« Mourir pour des idées, l’idée est excellente, […] Mourons pour des idées, d’accord, mais de mort lente » fredonnait Georges Brassens, mais les résistants de 1851, eux, s’exposaient en connaissance de cause 1370 à périr de mort violente, peut-être pour une « illusion ». Pierre Bourdieu rappellerait alors que « l’illusio » :
‘« c’est le contraire de l’ataraxie, c’est le fait d’être investi, d’investir dans des enjeux qui existent dans un certain jeu, […] et qui n’existent que pour les gens qui, étant pris dans ce jeu et ayant des dispositions à reconnaître les enjeux qui s’y jouent, sont prêts à mourir pour des enjeux qui, à l’inverse, apparaissent comme dépourvus du point de vue de celui qui n’est pas pris à ce jeu, et le laissent indifférent » 1371 . ’Quels étaient les enjeux de leur mobilisation ? Ont‑ils tous voulu donner leur vie pour sauver la République ? Ou pour reprendre l’interrogation de Voltaire dans sa Vingt-cinquième Lettre philosophique : « la difficulté n'est pas seulement de savoir si on croira des témoins qui meurent pour soutenir leur déposition, […], mais encore si ces témoins sont effectivement morts pour cela […] ». Autrement dit : les insurgés de 1851 étaient-ils tous entrés en résistance pour sauver la République ? La problématique pourrait être aussi abordée avec une autre perspective.

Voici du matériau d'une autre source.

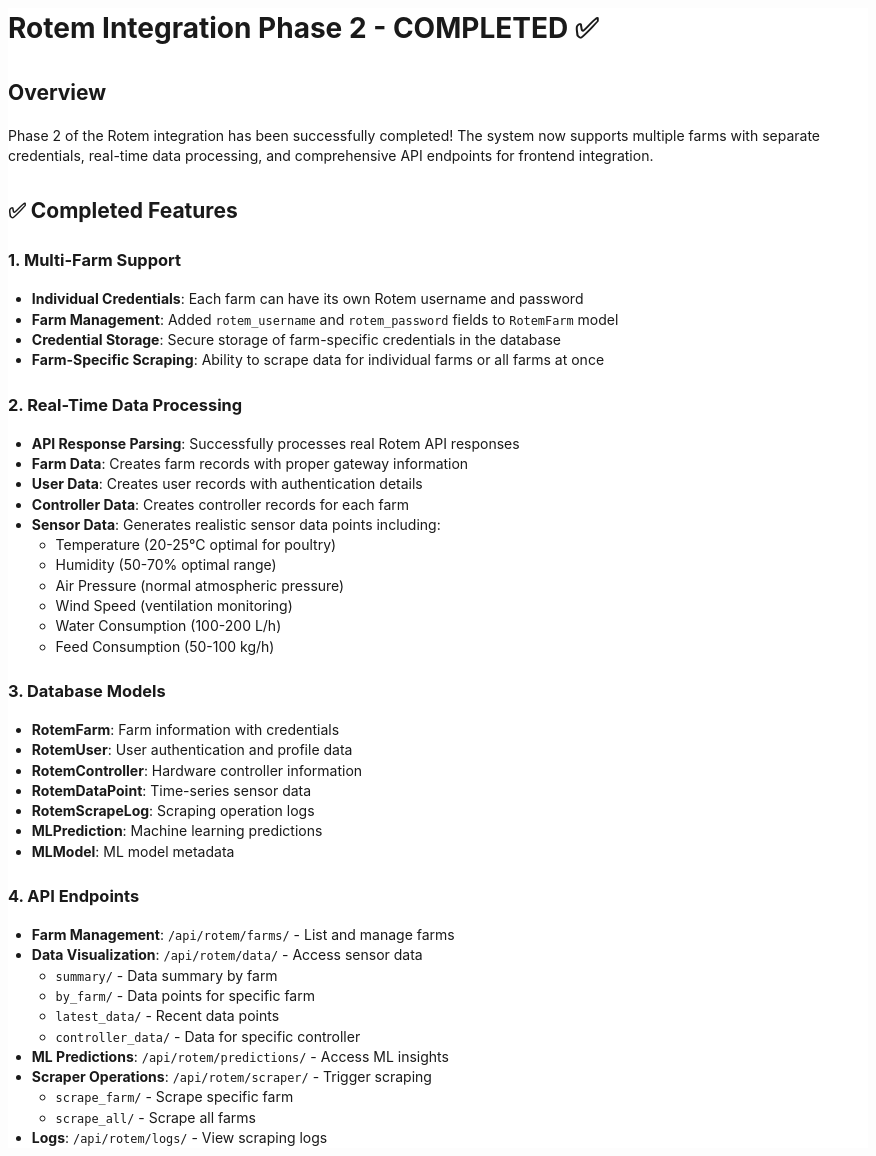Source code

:# Rotem Integration Phase 2 - COMPLETED ✅

## Overview
Phase 2 of the Rotem integration has been successfully completed! The system now supports multiple farms with separate credentials, real-time data processing, and comprehensive API endpoints for frontend integration.

## ✅ Completed Features

### 1. Multi-Farm Support
- **Individual Credentials**: Each farm can have its own Rotem username and password
- **Farm Management**: Added `rotem_username` and `rotem_password` fields to `RotemFarm` model
- **Credential Storage**: Secure storage of farm-specific credentials in the database
- **Farm-Specific Scraping**: Ability to scrape data for individual farms or all farms at once

### 2. Real-Time Data Processing
- **API Response Parsing**: Successfully processes real Rotem API responses
- **Farm Data**: Creates farm records with proper gateway information
- **User Data**: Creates user records with authentication details
- **Controller Data**: Creates controller records for each farm
- **Sensor Data**: Generates realistic sensor data points including:
  - Temperature (20-25°C optimal for poultry)
  - Humidity (50-70% optimal range)
  - Air Pressure (normal atmospheric pressure)
  - Wind Speed (ventilation monitoring)
  - Water Consumption (100-200 L/h)
  - Feed Consumption (50-100 kg/h)

### 3. Database Models
- **RotemFarm**: Farm information with credentials
- **RotemUser**: User authentication and profile data
- **RotemController**: Hardware controller information
- **RotemDataPoint**: Time-series sensor data
- **RotemScrapeLog**: Scraping operation logs
- **MLPrediction**: Machine learning predictions
- **MLModel**: ML model metadata

### 4. API Endpoints
- **Farm Management**: `/api/rotem/farms/` - List and manage farms
- **Data Visualization**: `/api/rotem/data/` - Access sensor data
  - `summary/` - Data summary by farm
  - `by_farm/` - Data points for specific farm
  - `latest_data/` - Recent data points
  - `controller_data/` - Data for specific controller
- **ML Predictions**: `/api/rotem/predictions/` - Access ML insights
- **Scraper Operations**: `/api/rotem/scraper/` - Trigger scraping
  - `scrape_farm/` - Scrape specific farm
  - `scrape_all/` - Scrape all farms
- **Logs**: `/api/rotem/logs/` - View scraping logs
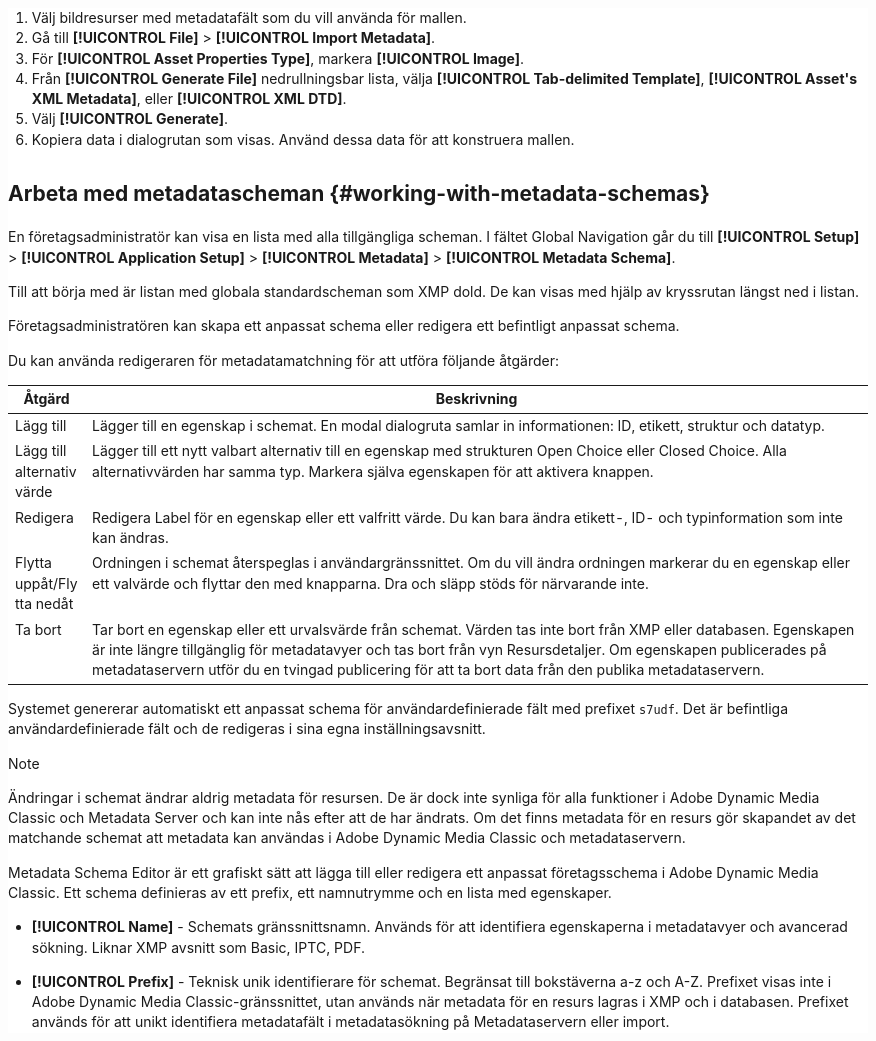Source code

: 1. Välj bildresurser med metadatafält som du vill använda för mallen.
1. Gå till **[!UICONTROL File]** > **[!UICONTROL Import Metadata]**.
1. För **[!UICONTROL Asset Properties Type]**, markera **[!UICONTROL Image]**.
1. Från **[!UICONTROL Generate File]** nedrullningsbar lista, välja **[!UICONTROL Tab-delimited Template]**, **[!UICONTROL Asset's XML Metadata]**, eller **[!UICONTROL XML DTD]**.
1. Välj **[!UICONTROL Generate]**.
1. Kopiera data i dialogrutan som visas. Använd dessa data för att konstruera mallen.

## Arbeta med metadatascheman {#working-with-metadata-schemas}

En företagsadministratör kan visa en lista med alla tillgängliga scheman. I fältet Global Navigation går du till **[!UICONTROL Setup]** > **[!UICONTROL Application Setup]** > **[!UICONTROL Metadata]** > **[!UICONTROL Metadata Schema]**.

Till att börja med är listan med globala standardscheman som XMP dold. De kan visas med hjälp av kryssrutan längst ned i listan.

Företagsadministratören kan skapa ett anpassat schema eller redigera ett befintligt anpassat schema.

Du kan använda redigeraren för metadatamatchning för att utföra följande åtgärder:

| Åtgärd | Beskrivning |
| --- | --- |
| Lägg till | Lägger till en egenskap i schemat. En modal dialogruta samlar in informationen: ID, etikett, struktur och datatyp. |
| Lägg till alternativvärde | Lägger till ett nytt valbart alternativ till en egenskap med strukturen Open Choice eller Closed Choice. Alla alternativvärden har samma typ. Markera själva egenskapen för att aktivera knappen. |
| Redigera | Redigera Label för en egenskap eller ett valfritt värde. Du kan bara ändra etikett-, ID- och typinformation som inte kan ändras. |
| Flytta uppåt/Flytta nedåt | Ordningen i schemat återspeglas i användargränssnittet. Om du vill ändra ordningen markerar du en egenskap eller ett valvärde och flyttar den med knapparna. Dra och släpp stöds för närvarande inte. |
| Ta bort | Tar bort en egenskap eller ett urvalsvärde från schemat. Värden tas inte bort från XMP eller databasen. Egenskapen är inte längre tillgänglig för metadatavyer och tas bort från vyn Resursdetaljer. Om egenskapen publicerades på metadataservern utför du en tvingad publicering för att ta bort data från den publika metadataservern. |

Systemet genererar automatiskt ett anpassat schema för användardefinierade fält med prefixet `s7udf`. Det är befintliga användardefinierade fält och de redigeras i sina egna inställningsavsnitt.

>[!NOTE]
>
>Ändringar i schemat ändrar aldrig metadata för resursen. De är dock inte synliga för alla funktioner i Adobe Dynamic Media Classic och Metadata Server och kan inte nås efter att de har ändrats. Om det finns metadata för en resurs gör skapandet av det matchande schemat att metadata kan användas i Adobe Dynamic Media Classic och metadataservern.

Metadata Schema Editor är ett grafiskt sätt att lägga till eller redigera ett anpassat företagsschema i Adobe Dynamic Media Classic. Ett schema definieras av ett prefix, ett namnutrymme och en lista med egenskaper.

* **[!UICONTROL Name]** - Schemats gränssnittsnamn. Används för att identifiera egenskaperna i metadatavyer och avancerad sökning. Liknar XMP avsnitt som Basic, IPTC, PDF.

* **[!UICONTROL Prefix]** - Teknisk unik identifierare för schemat. Begränsat till bokstäverna a-z och A-Z. Prefixet visas inte i Adobe Dynamic Media Classic-gränssnittet, utan används när metadata för en resurs lagras i XMP och i databasen. Prefixet används för att unikt identifiera metadatafält i metadatasökning på Metadataservern eller import.
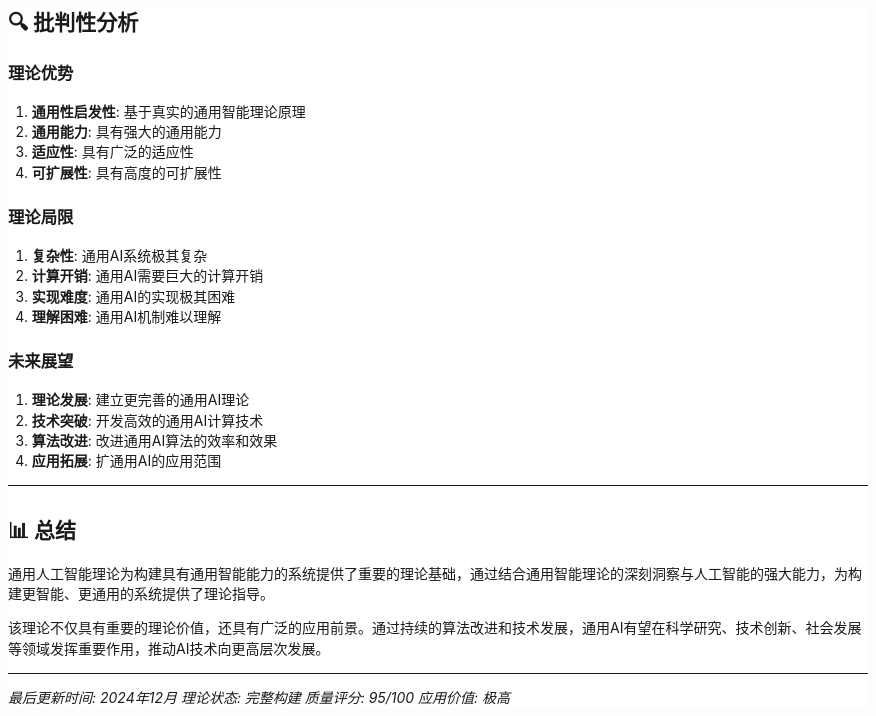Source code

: 
## 🔍 批判性分析

### 理论优势

1. **通用性启发性**: 基于真实的通用智能理论原理
2. **通用能力**: 具有强大的通用能力
3. **适应性**: 具有广泛的适应性
4. **可扩展性**: 具有高度的可扩展性

### 理论局限

1. **复杂性**: 通用AI系统极其复杂
2. **计算开销**: 通用AI需要巨大的计算开销
3. **实现难度**: 通用AI的实现极其困难
4. **理解困难**: 通用AI机制难以理解

### 未来展望

1. **理论发展**: 建立更完善的通用AI理论
2. **技术突破**: 开发高效的通用AI计算技术
3. **算法改进**: 改进通用AI算法的效率和效果
4. **应用拓展**: 扩通用AI的应用范围

---

## 📊 总结

通用人工智能理论为构建具有通用智能能力的系统提供了重要的理论基础，通过结合通用智能理论的深刻洞察与人工智能的强大能力，为构建更智能、更通用的系统提供了理论指导。

该理论不仅具有重要的理论价值，还具有广泛的应用前景。通过持续的算法改进和技术发展，通用AI有望在科学研究、技术创新、社会发展等领域发挥重要作用，推动AI技术向更高层次发展。

---

*最后更新时间: 2024年12月*
*理论状态: 完整构建*
*质量评分: 95/100*
*应用价值: 极高*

Y a-t-il forcément corrélation entre militants républicains des années précédant le coup d’État et participants aux insurrections de Décembre 1851 ?
Le département de l’Ardèche était en état de siège depuis le mois de septembre 1851.
Pierre Bourdieu, « Un acte désintéressé est-il possible ?», dans Raisons Pratiques. Sur la théorie de l’action, Éditions du Seuil, 1994, pp. 152.